Over the last 24-hours, eight fires were contained. The more than 1,770,000 acres which have burned remains well below the 10-year average of over 3,800,000 acres. Firefighters are continuing to make progress on the wildland fire activity in Alaska. There are currently over 2,000 active fires in total across the western US and Alaska.
A wildfire in California near the Oregon border suddenly exploded to nearly 13,000 acres Tuesday morning, as heavy winds fanned the flames, officials said. The Tucker Fire started Sunday at Highway 139 and Tucker Butte Road in Modoc County, six miles southwest of Clear Lake Reservoir, according to Cal Fire. Crews from several rural agencies are battling the blaze as Modoc National Forest Service investigates the cause.
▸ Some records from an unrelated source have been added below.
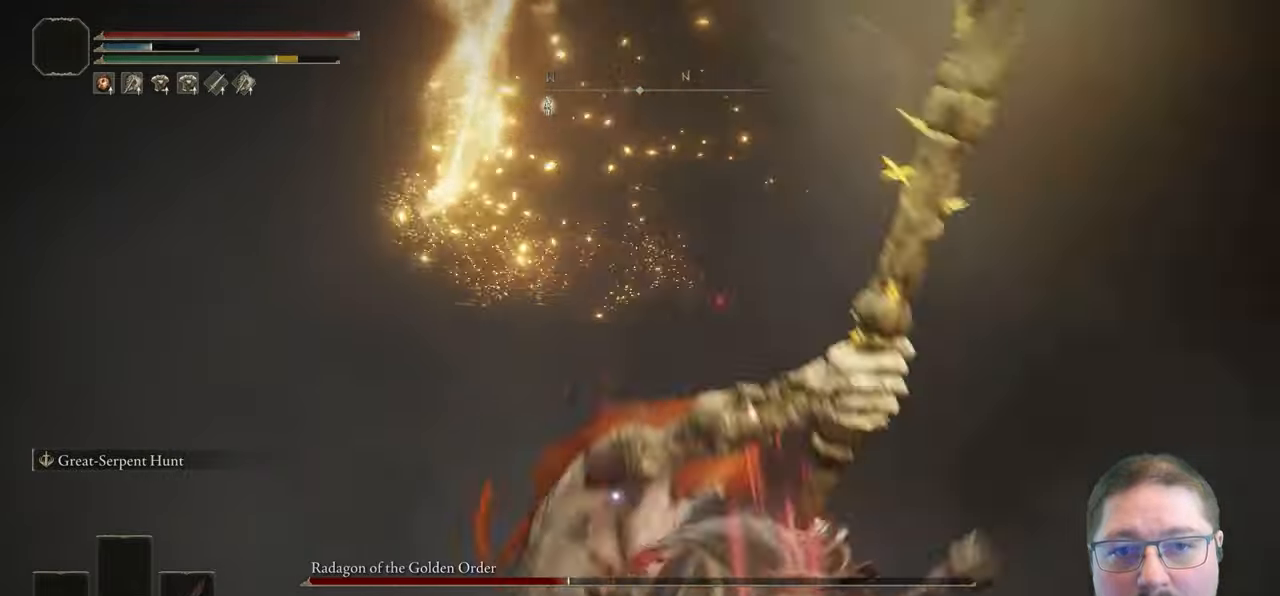
{"dt_ms": 500, "buttons": [], "left_stick": "up", "right_stick": "center", "button_events": []}
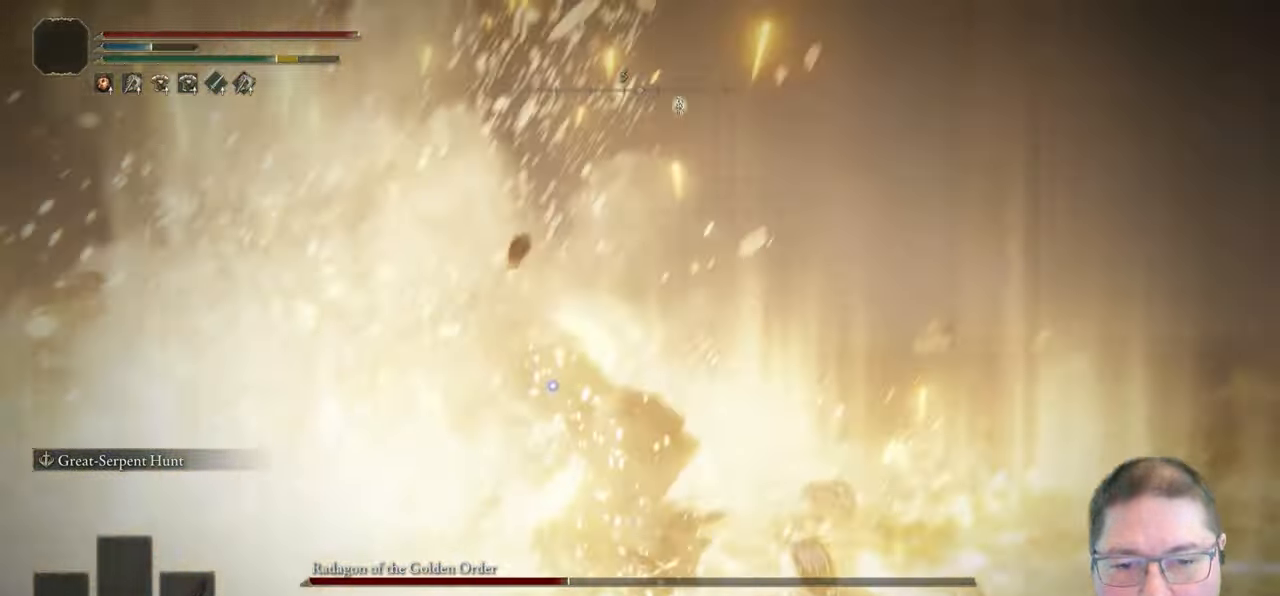
{"dt_ms": 500, "buttons": ["R2"], "left_stick": "up", "right_stick": "center", "button_events": [[283, "R2", "down"]]}
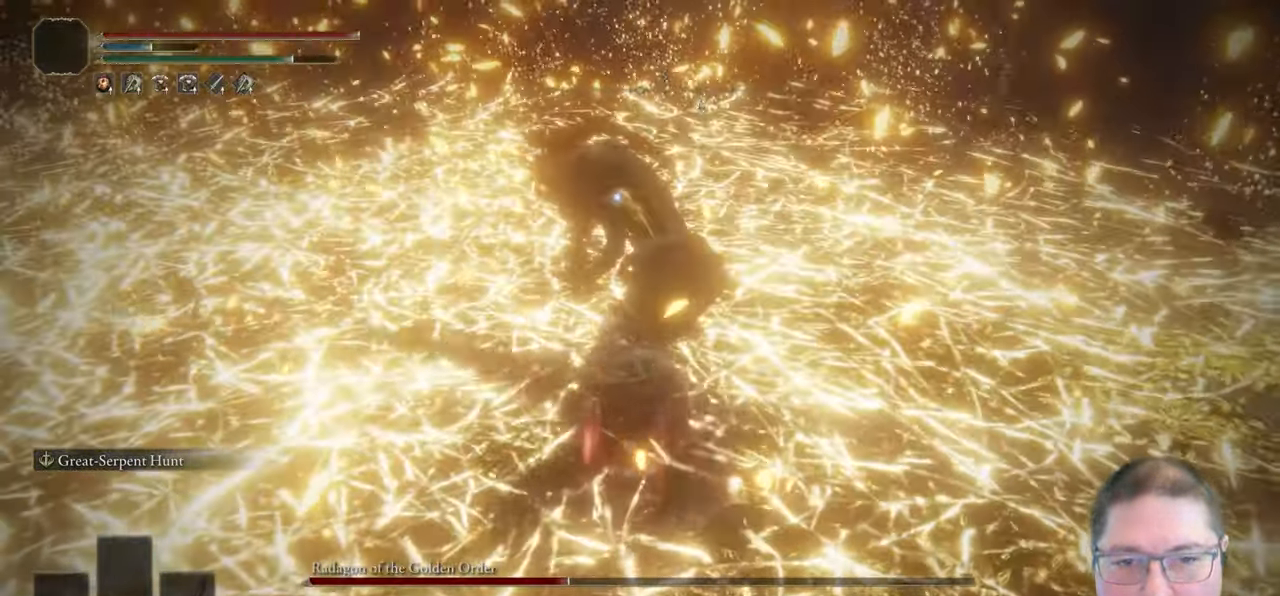
{"dt_ms": 500, "buttons": ["R2"], "left_stick": "up", "right_stick": "center", "button_events": []}
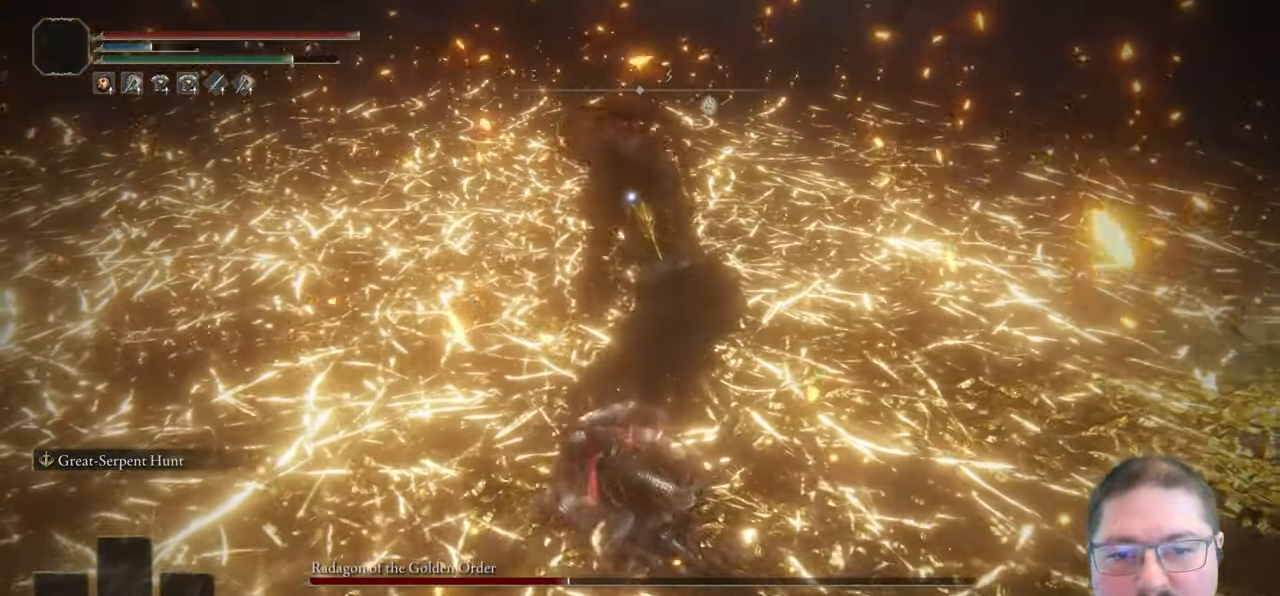
{"dt_ms": 500, "buttons": ["R2"], "left_stick": "up", "right_stick": "center", "button_events": []}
It appears a vehicle sparked the fire, said Ken Sandusky, a U.S. Forest Service spokesman. Officials are still poring over the details, but they suspect the blaze “unintentional.” So far, the fire hasn’t burned any structures or threatened any homes, and no evacuations have been ordered.
According to the NIFC, a dry southwesterly flow will be in place across most of the West, as the Four Corners high-pressure area migrates a bit further east to be located over Colorado and New Mexico. Monsoonal storm activity will mostly be focused over Arizona, Colorado, and Utah with wet storms. Isolated storms are also expected across eastern Nevada and the desert of southern California. A cold front moving east from the Mississippi River will bring scattered showers and storms from western New York State south to the Gulf Coast. In Alaska, high pressure will weaken over the state, allowing for a strong and wet front to move onshore from the northern Bering Sea. Cooler temperatures will allow precipitation to mix with snow in the western portions of the Brooks Range.